WORK INSTRUCTIONS: The records that follow are to be repeated exactly, with no pictures carried over.
── SOURCE RECORDS
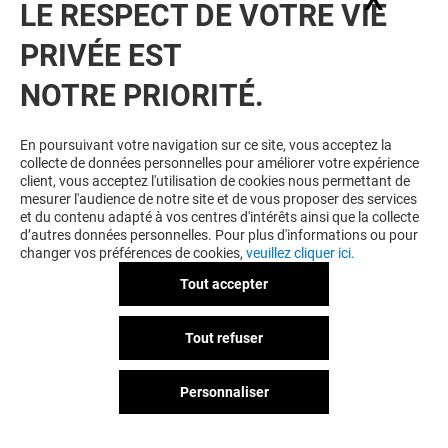
LE RESPECT DE VOTRE VIE
PRIVÉE EST
NOTRE PRIORITÉ.
En poursuivant votre navigation sur ce site, vous acceptez la
collecte de données personnelles pour améliorer votre expérience
client, vous acceptez l'utilisation de cookies nous permettant de
mesurer l'audience de notre site et de vous proposer des services
et du contenu adapté à vos centres d'intérêts ainsi que la collecte
d’autres données personnelles. Pour plus d'informations ou pour
changer vos préférences de cookies,
veuillez cliquer ici.
Tout accepter
Tout refuser
Personnaliser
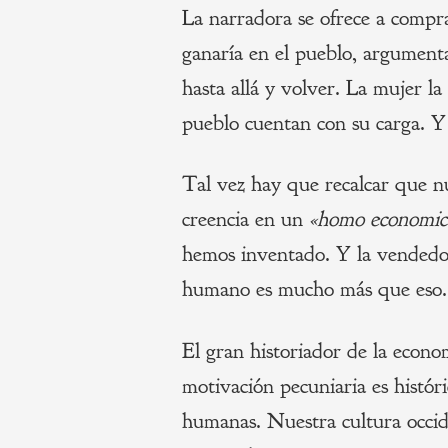
La narradora se ofrece a compra
ganaría en el pueblo, argumenta
hasta allá y volver. La mujer la
pueblo cuentan con su carga. Y
Tal vez hay que recalcar que n
creencia en un
«homo economic
hemos inventado. Y la vendedor
humano es mucho más que eso
El gran historiador de la econo
motivación pecuniaria es histó
humanas. Nuestra cultura occide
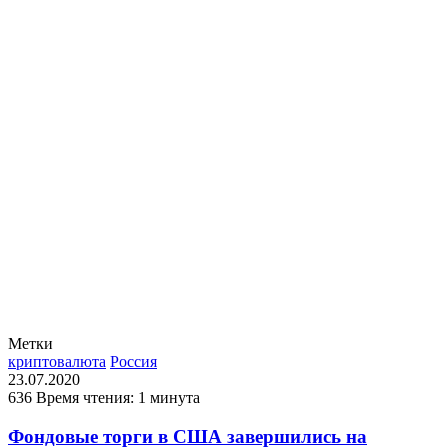
Метки
криптовалюта
Россия
23.07.2020
636
Время чтения: 1 минута
Фондовые торги в США завершились на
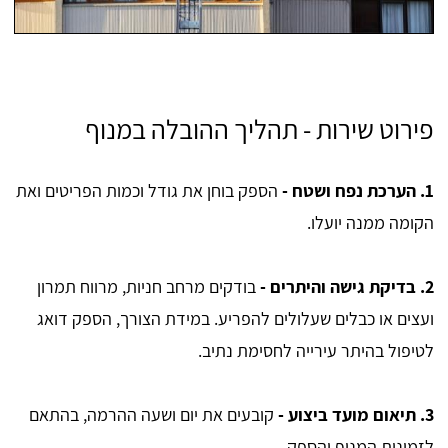
פירוט שירות - תהליך ההובלה במנוף
1. הערכת נפח ושטח -
הספק בוחן את גודל וכמות הפריטים ואת
הקומה ממנה יועלו.
2. בדיקת גישה והיתרים -
בודקים מרחב חניות, מרווח תמרון
ועצים או כבלים שעלולים להפריע. במידת הצורך, הספק דואג
לטיפול בהיתר עירייה לחסימת נתיב.
3. תיאום מועד ביצוע -
קובעים את יום ושעה ההרמה, בהתאם
לזמינות המנוף והספק.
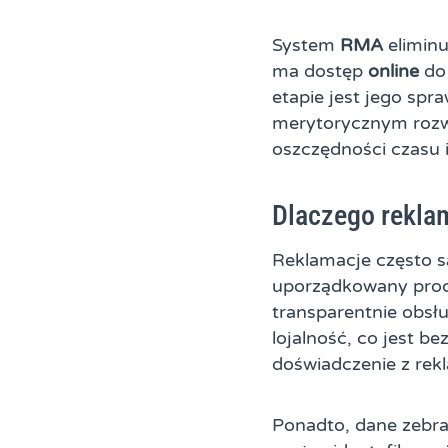
System
RMA
eliminu
ma dostęp
online
do 
etapie jest jego spr
merytorycznym rozw
oszczędności czasu i
Dlaczego reklam
Reklamacje często są
uporządkowany proce
transparentnie obsłu
lojalność, co jest b
doświadczenie z rekl
Ponadto, dane zebr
────
EXERCISE OUTPUT:
LE RESPECT DE VOTRE VIE
PRIVÉE EST
NOTRE PRIORITÉ.
En poursuivant votre navigation sur ce site, vous acceptez la
collecte de données personnelles pour améliorer votre expérience
client, vous acceptez l'utilisation de cookies nous permettant de
mesurer l'audience de notre site et de vous proposer des services
et du contenu adapté à vos centres d'intérêts ainsi que la collecte
d’autres données personnelles. Pour plus d'informations ou pour
changer vos préférences de cookies,
veuillez cliquer ici.
Tout accepter
Tout refuser
Personnaliser
La narradora se ofrece a compra
ganaría en el pueblo, argumenta
hasta allá y volver. La mujer la
pueblo cuentan con su carga. Y
Tal vez hay que recalcar que n
creencia en un
«homo economic
hemos inventado. Y la vendedor
humano es mucho más que eso
El gran historiador de la econo
motivación pecuniaria es histó
humanas. Nuestra cultura occide
Метки
криптовалюта
Россия
23.07.2020
636
Время чтения: 1 минута
Фондовые торги в США завершились на
פירוט שירות - תהליך ההובלה במנוף
1. הערכת נפח ושטח -
הספק בוחן את גודל וכמות הפריטים ואת
הקומה ממנה יועלו.
2. בדיקת גישה והיתרים -
בודקים מרחב חניות, מרווח תמרון
ועצים או כבלים שעלולים להפריע. במידת הצורך, הספק דואג
לטיפול בהיתר עירייה לחסימת נתיב.
3. תיאום מועד ביצוע -
קובעים את יום ושעה ההרמה, בהתאם
לזמינות המנוף והספק.
System
RMA
eliminu
ma dostęp
online
do 
etapie jest jego spr
merytorycznym rozw
oszczędności czasu i
Dlaczego reklam
Reklamacje często są
uporządkowany proce
transparentnie obsłu
lojalność, co jest b
doświadczenie z rekl
Ponadto, dane zebr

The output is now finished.